Intel’s CEO Brian Krzanich announced that Kaby Lake is shipping during the Q&A session of its Q2 2016 financial report. Kaby Lake is the code-name for the seventh-generation of Core processors that succeed the Skylake series, and they are also the first to be the “optimization” step in Intel’s new “Process – Architecture – Optimization” cycle.
Of course, when Krzanich said that Kaby Lake is shipping, he means that it is shipping to its customers and OEMs. The announcement means that we won’t be seeing desktop-class Kaby Lake chips on shelves in retail boxes yet, but rather that Intel has started shipping the chips to its partners and system builders.

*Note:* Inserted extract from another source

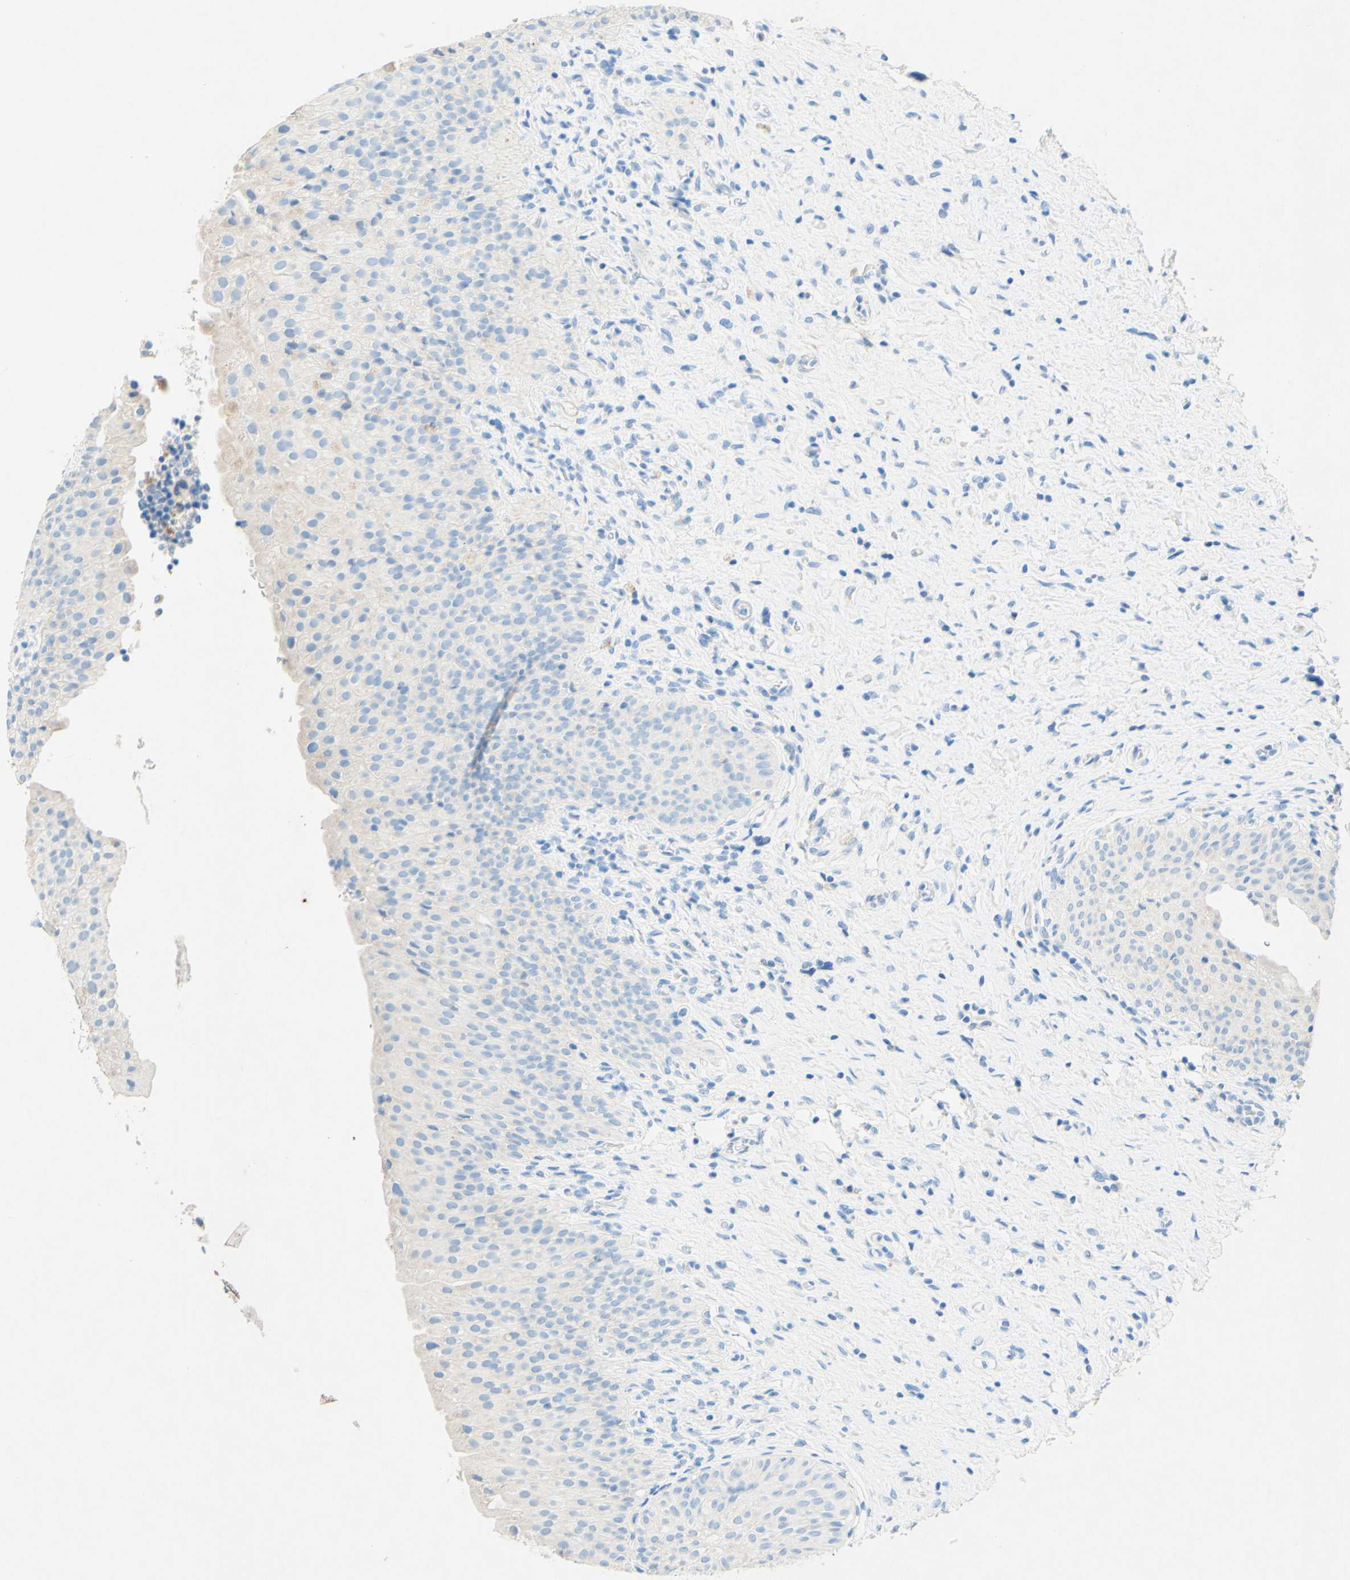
{"staining": {"intensity": "negative", "quantity": "none", "location": "none"}, "tissue": "urinary bladder", "cell_type": "Urothelial cells", "image_type": "normal", "snomed": [{"axis": "morphology", "description": "Normal tissue, NOS"}, {"axis": "morphology", "description": "Dysplasia, NOS"}, {"axis": "topography", "description": "Urinary bladder"}], "caption": "The photomicrograph shows no significant positivity in urothelial cells of urinary bladder. (DAB (3,3'-diaminobenzidine) IHC, high magnification).", "gene": "SLC46A1", "patient": {"sex": "male", "age": 35}}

Exactly when we will see Kaby Lake in retail remains unknown, but system builder ECS did give us a clue when it confirmed it would launch a Kaby Lake notebook in December.
“Kaby Lake is built off a Skylake core, and as a result, the die size doesn’t significantly grow. So you don’t see – there’s no driver in the silicon itself to shift the margin structure of this product. We’re able to get the performance and feature enhancements with relatively small silicon increases but good improvement on the raw silicon technology itself,” said Brian Krzanich. “It comes in on a process technology that’s mature with healthy yields and a healthy cost structure. So from that perspective, you get a nice performance boost at a good cost structure.”
The new “Process – Architecture – Optimization” cycle replaces the renowned “tick-tock” development scheme Intel followed.
In this new sequence, the short-lived Broadwell took the process step, shrinking the lithographic process from 22 nm to 14 nm. Skylake followed with an architecture change, and as Krzanich explained, Intel based the Kaby Lake design on the Skylake core, therefore fitting it to the optimization step.